▶ _TASK DIRECTIONS_: Do any lines in the data below contain "secondary"? If so, copy every one of them.

▶ _INPUT FOR THIS TASK_:
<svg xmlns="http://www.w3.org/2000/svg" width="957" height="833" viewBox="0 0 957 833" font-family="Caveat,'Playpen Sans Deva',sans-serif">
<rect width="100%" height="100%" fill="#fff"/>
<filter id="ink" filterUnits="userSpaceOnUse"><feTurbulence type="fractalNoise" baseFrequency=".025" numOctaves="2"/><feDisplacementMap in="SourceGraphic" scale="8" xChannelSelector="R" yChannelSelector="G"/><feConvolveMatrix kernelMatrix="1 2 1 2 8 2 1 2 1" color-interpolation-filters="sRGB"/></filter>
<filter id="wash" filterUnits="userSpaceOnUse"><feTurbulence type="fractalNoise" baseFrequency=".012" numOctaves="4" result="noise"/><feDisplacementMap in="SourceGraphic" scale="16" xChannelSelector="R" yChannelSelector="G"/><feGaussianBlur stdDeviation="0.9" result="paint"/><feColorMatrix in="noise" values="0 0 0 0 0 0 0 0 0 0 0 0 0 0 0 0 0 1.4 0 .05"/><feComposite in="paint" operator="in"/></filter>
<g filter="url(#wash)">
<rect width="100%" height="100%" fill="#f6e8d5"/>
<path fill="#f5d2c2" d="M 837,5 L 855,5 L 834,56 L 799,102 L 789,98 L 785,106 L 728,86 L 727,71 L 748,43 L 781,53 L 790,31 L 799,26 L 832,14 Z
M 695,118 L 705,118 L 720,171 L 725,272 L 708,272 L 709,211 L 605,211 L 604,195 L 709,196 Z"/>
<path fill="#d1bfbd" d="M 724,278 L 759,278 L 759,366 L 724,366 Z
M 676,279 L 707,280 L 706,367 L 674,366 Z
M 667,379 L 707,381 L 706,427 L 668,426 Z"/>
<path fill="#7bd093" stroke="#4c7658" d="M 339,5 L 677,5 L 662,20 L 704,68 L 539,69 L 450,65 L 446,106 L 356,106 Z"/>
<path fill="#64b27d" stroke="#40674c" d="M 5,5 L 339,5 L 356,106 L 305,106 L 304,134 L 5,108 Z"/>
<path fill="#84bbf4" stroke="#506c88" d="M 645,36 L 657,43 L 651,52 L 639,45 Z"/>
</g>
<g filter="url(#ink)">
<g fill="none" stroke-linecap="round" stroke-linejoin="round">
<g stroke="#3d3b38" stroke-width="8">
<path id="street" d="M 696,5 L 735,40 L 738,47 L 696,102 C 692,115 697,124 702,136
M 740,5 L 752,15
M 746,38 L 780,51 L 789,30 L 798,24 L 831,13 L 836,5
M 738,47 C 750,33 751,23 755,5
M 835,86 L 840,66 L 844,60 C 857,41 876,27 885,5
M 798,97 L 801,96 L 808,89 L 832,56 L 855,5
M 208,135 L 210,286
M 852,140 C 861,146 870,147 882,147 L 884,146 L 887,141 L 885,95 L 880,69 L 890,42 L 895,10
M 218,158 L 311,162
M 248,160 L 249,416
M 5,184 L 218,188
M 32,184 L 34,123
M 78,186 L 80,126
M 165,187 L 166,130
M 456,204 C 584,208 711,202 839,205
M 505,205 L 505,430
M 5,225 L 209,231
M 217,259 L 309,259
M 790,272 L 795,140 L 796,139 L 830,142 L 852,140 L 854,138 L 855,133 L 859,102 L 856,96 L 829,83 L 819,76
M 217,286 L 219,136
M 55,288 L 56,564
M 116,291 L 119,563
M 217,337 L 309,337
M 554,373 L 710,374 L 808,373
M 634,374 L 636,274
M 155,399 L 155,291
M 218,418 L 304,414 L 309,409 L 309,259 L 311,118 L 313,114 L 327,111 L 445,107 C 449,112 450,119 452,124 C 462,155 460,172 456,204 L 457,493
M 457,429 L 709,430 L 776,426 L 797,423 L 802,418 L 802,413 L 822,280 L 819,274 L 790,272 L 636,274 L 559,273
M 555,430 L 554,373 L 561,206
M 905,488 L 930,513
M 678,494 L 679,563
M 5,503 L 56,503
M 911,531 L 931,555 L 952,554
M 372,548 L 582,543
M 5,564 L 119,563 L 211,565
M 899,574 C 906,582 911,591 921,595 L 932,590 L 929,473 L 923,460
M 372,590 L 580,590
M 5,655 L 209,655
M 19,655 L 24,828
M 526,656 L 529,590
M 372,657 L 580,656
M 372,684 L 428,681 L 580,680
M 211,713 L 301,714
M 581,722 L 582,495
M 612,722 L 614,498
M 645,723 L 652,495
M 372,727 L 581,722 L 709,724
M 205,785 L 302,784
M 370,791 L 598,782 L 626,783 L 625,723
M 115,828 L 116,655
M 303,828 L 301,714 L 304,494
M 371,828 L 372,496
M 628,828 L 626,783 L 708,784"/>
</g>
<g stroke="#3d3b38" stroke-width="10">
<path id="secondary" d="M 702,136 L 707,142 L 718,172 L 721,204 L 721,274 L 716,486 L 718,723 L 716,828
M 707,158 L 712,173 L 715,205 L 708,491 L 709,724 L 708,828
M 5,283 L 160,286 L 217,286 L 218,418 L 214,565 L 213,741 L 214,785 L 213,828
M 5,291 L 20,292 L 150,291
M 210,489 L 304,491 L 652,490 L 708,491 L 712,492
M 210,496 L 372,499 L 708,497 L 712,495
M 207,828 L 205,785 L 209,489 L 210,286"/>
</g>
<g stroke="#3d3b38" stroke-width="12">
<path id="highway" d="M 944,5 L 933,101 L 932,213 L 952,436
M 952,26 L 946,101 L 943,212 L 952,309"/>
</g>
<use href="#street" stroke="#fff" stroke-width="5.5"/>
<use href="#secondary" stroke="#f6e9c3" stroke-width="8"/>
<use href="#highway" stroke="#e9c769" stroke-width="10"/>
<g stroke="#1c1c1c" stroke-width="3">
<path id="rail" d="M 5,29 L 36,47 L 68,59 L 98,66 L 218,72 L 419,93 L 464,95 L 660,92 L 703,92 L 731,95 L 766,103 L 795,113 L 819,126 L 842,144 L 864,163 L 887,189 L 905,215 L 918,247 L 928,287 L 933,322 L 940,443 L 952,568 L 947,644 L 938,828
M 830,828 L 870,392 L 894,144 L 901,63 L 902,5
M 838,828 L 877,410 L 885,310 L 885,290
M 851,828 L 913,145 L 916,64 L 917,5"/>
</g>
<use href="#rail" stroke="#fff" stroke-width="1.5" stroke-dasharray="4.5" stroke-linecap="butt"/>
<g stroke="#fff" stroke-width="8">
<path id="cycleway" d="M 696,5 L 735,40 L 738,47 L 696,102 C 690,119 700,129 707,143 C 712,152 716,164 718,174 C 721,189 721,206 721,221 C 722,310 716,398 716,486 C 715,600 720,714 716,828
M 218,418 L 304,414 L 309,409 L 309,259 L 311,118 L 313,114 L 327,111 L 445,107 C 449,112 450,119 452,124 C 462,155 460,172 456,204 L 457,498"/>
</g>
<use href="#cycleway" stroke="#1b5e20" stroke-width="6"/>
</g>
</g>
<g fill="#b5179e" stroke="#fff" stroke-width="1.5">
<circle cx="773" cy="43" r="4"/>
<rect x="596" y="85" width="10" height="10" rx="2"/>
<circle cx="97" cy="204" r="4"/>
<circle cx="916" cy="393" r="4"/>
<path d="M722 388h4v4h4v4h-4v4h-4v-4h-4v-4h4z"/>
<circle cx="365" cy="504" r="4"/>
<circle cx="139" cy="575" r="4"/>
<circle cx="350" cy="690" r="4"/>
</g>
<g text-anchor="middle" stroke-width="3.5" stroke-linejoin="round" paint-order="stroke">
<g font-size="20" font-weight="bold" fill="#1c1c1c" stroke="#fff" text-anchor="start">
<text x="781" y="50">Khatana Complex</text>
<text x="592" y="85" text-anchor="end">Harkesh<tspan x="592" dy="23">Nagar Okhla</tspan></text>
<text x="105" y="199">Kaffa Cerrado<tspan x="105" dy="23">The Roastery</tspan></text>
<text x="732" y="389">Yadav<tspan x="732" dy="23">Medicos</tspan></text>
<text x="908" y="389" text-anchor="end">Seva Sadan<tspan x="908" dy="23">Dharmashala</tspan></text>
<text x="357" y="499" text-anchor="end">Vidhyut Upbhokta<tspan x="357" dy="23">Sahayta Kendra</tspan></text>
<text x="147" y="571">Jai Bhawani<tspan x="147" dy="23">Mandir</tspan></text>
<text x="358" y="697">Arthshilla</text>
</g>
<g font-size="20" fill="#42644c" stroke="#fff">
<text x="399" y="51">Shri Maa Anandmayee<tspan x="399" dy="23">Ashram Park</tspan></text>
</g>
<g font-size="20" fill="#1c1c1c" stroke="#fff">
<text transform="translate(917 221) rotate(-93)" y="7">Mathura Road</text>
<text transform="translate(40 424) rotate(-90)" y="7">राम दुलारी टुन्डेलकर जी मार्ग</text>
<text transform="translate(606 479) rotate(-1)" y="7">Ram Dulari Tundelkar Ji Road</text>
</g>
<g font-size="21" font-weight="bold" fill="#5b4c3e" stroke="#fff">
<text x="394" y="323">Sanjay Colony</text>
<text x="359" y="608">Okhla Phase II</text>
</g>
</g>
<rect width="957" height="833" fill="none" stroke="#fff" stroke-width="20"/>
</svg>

▶ _OUTPUT BELOW_:
<path id="secondary" d="M 702,136 L 707,142 L 718,172 L 721,204 L 721,274 L 716,486 L 718,723 L 716,828
<use href="#secondary" stroke="#f6e9c3" stroke-width="8"/>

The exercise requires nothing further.